**** TEXT PROVIDED ****

The transformation brought about by the advent of AI promises is immense. Some of us are familiar with and sometimes use ChatGPT. I remember using it at an international conference when we had to summarise more than 800 pages in a few hours. It is used in a variety of applications, including content recognition, text generation, content summarization, classification, and translation.

While talking about AI in a recent interview, Fr. Paolo Benanti[4]underlines: “The rapid and global development of systems of artificial intelligence (AI) has taken most people by surprise. This rapidly changing scenario is an interdisciplinary process that calls upon different skills and disciplines, bringing numerous crisis factors and new stimuli to the table.” It is indeed naive to think of these new technologies as neutral. Because of their ability to produce seemingly real and persuasive content, according to Benanti, AIs are potential players in influencing our cognitive domain or changing not only our thinking but also the way we think and act. In the same interview, he talks about “a kind of confrontation between machines, which seem to become more humanized every day, and human beings, who see themselves more and more as machines.” And he continues: “If intelligence is not an abstract faculty produced by an organ, the brain, perhaps what matters in our being Homo sapiens, in our being a person, is also the body we inhabit. We are embodied intelligences. The medium we inhabit, our body, is not just any hardware, and that makes all the difference.”[5]

What is disturbing, moreover, is not the new technologies as such but the concentration of enormous power in the hands of a few. Talking about AI and Peace, Pope Francis calls our attention “to broaden our gaze and to direct techno-scientific research towards the pursuit of peace and the common good, in the service of the integral development of individuals and communities.” In the same document, Pope Francis expresses his concern in the prayer “that the rapid development of forms of artificial intelligence will not increase cases of inequality and injustice all too present in today's world, but will help put an end to wars and conflicts, and alleviate many forms of suffering that afflict our human family.” [6]

As the internet and digital technologies are radically changing our social structures and cognitive systems, how prepared are we today as Christians in general and RAs in particular to welcome this new era? What are the anthropological, spiritual, moral, and social implications of these technologies? How do they redefine our spirituality? How do they influence and reshape our “way of life”? How do they impact our mission of education and JPICS? And how can we include the poor and less privileged ones in this transformative journey from the Internet to Artificial Intelligence, which is set to usher in a new era of possibilities?

**** EXTRACTED RECORDS ****

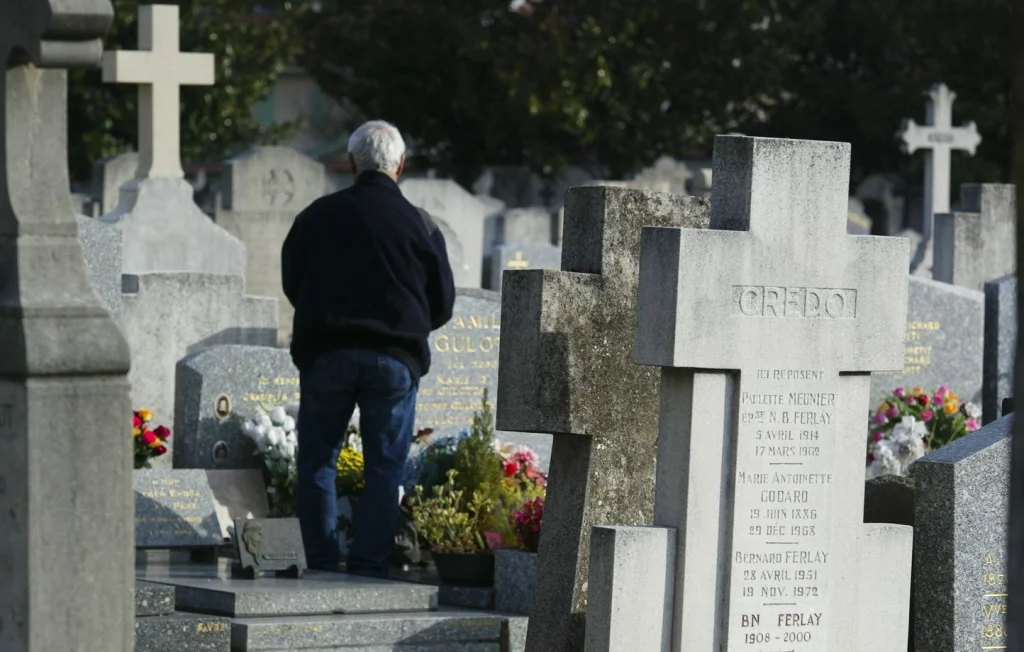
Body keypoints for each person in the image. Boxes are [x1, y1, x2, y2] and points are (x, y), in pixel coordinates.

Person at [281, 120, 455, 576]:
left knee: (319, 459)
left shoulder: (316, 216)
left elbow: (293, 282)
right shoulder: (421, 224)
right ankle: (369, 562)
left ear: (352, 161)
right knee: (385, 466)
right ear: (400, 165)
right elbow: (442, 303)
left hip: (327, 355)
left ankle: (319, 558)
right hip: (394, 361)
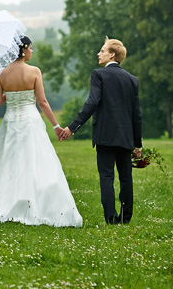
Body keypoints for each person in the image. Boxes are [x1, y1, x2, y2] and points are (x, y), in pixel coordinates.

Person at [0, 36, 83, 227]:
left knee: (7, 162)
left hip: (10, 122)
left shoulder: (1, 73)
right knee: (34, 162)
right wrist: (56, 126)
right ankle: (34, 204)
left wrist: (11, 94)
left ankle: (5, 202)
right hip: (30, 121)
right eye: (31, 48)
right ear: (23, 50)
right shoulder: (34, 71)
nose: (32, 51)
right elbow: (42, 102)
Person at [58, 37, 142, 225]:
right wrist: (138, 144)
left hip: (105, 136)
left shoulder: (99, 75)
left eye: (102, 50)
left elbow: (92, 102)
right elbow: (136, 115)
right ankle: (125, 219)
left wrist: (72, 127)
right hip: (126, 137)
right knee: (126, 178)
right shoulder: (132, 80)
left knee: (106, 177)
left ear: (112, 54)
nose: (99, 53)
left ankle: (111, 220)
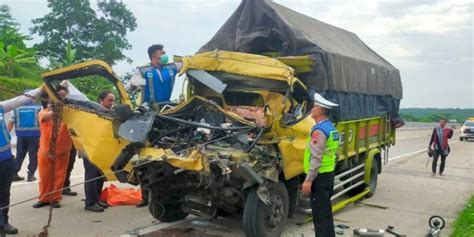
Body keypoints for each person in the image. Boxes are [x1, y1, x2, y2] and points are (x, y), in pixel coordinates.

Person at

****
**** EXTRACTED RECORDS ****

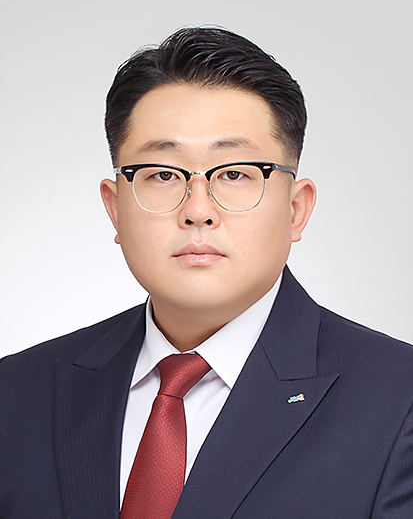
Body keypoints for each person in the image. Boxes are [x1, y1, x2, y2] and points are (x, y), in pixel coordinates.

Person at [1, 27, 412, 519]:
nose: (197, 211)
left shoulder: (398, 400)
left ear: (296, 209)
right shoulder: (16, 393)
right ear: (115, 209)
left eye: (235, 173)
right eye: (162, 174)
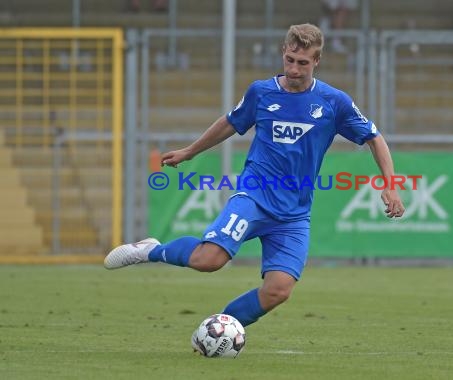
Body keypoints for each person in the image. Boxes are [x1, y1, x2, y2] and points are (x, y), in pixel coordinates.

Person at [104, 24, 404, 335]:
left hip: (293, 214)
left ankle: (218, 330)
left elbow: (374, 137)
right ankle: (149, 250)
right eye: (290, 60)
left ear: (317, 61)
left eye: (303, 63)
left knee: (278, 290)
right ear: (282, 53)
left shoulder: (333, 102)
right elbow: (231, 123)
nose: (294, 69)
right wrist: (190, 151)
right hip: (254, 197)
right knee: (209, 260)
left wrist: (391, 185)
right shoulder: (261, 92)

****

◆ **BRIEF**: Write what follows the last sentence of the reflection on artificial intelligence and faith, picking up right after it. The entries are not needed for this work.

◆ **RESPONSE TO THE EXERCISE**:
I hope that these reflections spark something in us. Each moment in history has a unique grace if we allow ourselves to pause and find it, even in the changes we are resisting and not liking. Marie Eugenie invites us today to embrace the special grace of our times which includes the power of this transformative technology (AI). Sisters and Friends, we have no choice but to embark on an AI journey and harness its power of transformation for greater life for all. May Saint Marie Eugenie bless us on our journey!

With all my affection and prayers!

Rekha M. Chennattu, RA

Superior General                                                                                                              

Auteuil, 6 March 2024

 

[1] Marie Eugenie, Chapter instruction, December 3, 1871.

[2] Marie Eugenie, Chapter instruction, March 12, 1876.

[3] For example, Marie Eugenie, Letter to Abbé Gros, n°7504, and Chapter instruction, August 20, 1871.

[4] Fr. Paolo Benanti is recently appointed by the Secretary General of the United Nations as a member of the High-Level Advisory Body on Artificial Intelligence.

[5] Nuno da Silva Gonçalves, SJ, “Artificial Intelligences and Embodied Intelligences: What Frontier? – An Interview with Fr. Paolo Benanti” La Civilta CattolicaJanuary 26, 2024).

[6] Pope Francis, “Artificial Intelligence and Peace,” 1 January 2024.